En l’état actuel, le mouvement sur Tik Tok pourrait concurrencer les services adaptés et aliéner les populations vulnérables dont un·e non-professionnel·le n’appréhende pas suffisamment les besoins spécifiques. « L’hypothèse qu’il y aurait un manque du système d’aide professionnelle discrédite la prévoyance, l’intelligence, le travail acharné et la collaboration des spécialistes », surtout celles des femmes noires, a alerté Beulah Osueke, la directrice des Nouvelles voix pour la justice reproductive, qui se focalise sur les besoins des femmes afro-américaines et de la communauté LGBT+ en Pennsylvanie et dans l’Ohio. « Les femmes noires et les personnes pauvres en particulier font face à de nombreux obstacles dont les personnes blanches, les personnes avec plus de moyens financiers, n’ont pas conscience. »

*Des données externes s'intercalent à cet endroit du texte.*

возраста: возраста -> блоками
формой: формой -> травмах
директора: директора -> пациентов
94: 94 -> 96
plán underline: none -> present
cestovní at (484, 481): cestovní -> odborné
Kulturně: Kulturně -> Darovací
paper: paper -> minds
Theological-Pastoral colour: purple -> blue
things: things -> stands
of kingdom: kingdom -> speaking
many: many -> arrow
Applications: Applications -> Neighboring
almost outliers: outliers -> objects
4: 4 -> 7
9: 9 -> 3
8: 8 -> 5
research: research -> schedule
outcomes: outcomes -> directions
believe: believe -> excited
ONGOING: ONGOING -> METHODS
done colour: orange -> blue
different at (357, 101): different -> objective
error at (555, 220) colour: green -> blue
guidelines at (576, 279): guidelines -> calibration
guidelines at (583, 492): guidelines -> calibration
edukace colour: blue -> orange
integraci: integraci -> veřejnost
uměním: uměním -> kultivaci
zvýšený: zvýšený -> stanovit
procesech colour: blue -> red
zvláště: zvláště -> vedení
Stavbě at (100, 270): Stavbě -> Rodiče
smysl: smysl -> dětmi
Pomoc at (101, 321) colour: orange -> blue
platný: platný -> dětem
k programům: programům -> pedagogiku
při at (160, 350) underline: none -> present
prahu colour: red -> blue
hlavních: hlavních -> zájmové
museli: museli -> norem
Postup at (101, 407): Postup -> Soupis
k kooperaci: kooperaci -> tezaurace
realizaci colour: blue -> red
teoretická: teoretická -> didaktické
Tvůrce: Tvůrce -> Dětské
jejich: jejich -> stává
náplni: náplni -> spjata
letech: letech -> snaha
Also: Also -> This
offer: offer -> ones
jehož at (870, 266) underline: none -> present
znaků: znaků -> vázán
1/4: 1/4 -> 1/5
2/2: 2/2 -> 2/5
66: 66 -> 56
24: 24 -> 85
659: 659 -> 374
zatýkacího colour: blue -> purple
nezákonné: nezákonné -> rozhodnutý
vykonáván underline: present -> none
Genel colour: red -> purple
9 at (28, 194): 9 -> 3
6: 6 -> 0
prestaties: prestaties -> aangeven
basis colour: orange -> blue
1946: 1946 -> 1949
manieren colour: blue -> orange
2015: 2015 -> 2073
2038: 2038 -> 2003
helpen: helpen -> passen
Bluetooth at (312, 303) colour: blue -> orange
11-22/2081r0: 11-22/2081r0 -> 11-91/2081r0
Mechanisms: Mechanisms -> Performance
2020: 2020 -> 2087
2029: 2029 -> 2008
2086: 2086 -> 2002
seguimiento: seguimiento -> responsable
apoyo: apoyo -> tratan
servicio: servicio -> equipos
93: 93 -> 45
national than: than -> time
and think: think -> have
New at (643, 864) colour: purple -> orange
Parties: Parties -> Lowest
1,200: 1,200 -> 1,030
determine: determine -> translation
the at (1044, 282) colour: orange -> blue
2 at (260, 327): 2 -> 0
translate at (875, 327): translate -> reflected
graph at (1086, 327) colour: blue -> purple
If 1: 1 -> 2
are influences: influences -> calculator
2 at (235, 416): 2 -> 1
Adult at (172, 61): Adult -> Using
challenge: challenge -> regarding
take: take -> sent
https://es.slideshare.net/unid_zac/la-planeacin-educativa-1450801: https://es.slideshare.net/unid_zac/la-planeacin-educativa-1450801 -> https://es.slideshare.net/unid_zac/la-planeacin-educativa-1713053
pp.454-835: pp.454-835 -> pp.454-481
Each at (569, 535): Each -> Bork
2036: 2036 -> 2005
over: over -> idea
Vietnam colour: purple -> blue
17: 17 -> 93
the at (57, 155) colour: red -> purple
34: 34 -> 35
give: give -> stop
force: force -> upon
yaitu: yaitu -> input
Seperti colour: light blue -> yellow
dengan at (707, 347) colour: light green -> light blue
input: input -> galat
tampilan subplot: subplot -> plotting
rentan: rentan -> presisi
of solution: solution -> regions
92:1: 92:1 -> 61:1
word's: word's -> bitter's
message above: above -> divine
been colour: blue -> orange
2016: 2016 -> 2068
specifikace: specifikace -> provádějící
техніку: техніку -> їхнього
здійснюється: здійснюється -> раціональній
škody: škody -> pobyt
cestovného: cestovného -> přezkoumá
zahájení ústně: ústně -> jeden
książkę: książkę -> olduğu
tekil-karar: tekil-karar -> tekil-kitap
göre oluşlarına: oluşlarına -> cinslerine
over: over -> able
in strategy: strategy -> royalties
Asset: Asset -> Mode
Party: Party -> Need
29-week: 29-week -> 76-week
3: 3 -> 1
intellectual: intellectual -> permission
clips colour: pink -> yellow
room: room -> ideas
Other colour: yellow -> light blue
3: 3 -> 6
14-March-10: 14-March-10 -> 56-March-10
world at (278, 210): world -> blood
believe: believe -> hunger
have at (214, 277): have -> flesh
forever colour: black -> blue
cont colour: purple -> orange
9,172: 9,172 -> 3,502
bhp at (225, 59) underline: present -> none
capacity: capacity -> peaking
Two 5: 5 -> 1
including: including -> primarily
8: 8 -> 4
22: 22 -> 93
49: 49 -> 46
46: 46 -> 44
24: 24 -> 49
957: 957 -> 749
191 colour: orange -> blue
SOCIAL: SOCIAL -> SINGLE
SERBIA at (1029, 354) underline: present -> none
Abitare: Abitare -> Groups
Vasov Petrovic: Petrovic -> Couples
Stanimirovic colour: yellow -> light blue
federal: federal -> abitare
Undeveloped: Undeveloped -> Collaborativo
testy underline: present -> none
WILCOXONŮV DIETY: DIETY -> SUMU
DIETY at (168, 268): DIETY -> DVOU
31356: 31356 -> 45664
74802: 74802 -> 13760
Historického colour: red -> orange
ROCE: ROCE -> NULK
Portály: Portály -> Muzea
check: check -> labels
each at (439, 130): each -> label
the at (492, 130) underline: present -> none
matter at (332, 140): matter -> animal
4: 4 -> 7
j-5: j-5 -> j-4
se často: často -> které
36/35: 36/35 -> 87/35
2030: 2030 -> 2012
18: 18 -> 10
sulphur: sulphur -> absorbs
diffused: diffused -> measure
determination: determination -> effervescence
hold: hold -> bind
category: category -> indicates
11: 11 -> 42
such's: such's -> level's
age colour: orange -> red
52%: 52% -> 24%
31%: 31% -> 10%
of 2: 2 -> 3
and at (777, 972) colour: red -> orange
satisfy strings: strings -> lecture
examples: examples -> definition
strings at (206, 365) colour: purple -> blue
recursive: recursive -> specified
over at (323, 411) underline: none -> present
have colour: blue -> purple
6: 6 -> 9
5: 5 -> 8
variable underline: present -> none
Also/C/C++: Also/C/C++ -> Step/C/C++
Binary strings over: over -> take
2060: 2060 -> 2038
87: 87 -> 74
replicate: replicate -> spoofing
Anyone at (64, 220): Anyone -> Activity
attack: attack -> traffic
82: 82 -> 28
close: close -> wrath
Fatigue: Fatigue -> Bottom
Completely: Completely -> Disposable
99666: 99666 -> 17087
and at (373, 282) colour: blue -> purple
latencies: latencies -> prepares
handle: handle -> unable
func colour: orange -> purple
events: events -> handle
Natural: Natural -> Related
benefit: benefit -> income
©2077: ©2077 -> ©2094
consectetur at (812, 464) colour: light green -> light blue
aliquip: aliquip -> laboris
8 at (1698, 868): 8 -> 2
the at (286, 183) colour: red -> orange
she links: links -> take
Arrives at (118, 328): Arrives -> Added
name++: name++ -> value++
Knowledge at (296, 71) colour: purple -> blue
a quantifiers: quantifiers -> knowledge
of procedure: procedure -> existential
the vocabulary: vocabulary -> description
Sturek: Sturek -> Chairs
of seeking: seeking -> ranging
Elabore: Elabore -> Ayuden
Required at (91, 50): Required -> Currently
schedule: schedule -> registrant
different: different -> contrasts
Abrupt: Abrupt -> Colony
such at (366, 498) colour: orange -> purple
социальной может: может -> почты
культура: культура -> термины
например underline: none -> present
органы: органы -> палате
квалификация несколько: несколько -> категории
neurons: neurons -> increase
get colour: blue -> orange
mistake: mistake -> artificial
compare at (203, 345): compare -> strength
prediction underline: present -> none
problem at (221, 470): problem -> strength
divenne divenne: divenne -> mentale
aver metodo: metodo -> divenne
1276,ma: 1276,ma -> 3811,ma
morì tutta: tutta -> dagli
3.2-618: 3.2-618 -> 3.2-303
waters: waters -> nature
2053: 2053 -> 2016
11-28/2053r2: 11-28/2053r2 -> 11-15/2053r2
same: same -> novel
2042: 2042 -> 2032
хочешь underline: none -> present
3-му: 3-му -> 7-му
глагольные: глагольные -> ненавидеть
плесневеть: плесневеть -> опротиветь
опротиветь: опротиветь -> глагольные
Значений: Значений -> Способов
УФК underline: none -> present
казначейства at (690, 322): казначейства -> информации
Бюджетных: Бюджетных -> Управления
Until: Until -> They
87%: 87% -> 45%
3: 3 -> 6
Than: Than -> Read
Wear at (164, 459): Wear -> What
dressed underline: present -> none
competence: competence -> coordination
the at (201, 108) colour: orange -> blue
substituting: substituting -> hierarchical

Le planning familial de Toronto a partagé sur son compte Instagram un post intitulé « Ce qu'il ne faut pas faire face au démantèlement de Roe v. Wade ». Parmi la liste des recommandations figurent des conseils comme : « Ne créez pas de nouveaux réseaux informels » ; « Ne supposez pas que vous comprenez la complexité du problème », ou encore « ne jouez pas les héros ». L'organisation préconise plutôt de soutenir les ONG avec de l'expérience, et d'écouter plus attentivement les pistes d'action proposées par les associations.
Pour venir en aide aux femmes qui désirent avorter, Lizbeth Rodriguez, la coordinatrice du Women’s Center de Pennsylvanie – un réseau national de professionnel·les de santé sur l’avortement – recommande de s’engager en tant que volontaire dans leurs centres. Par exemple, « nous avons besoin de personnes pour escorter les patientes vers les cliniques » face à la violence des rassemblements des groupes anti-IVG devant ces édifices. Selon les associations, malgré les bonnes intentions de ces vidéos de soutien, l’impact des internautes pourrait être encore plus significatif s’il était adapté aux personnes à qui iels s’adressent, et passait par des canaux spécialisés.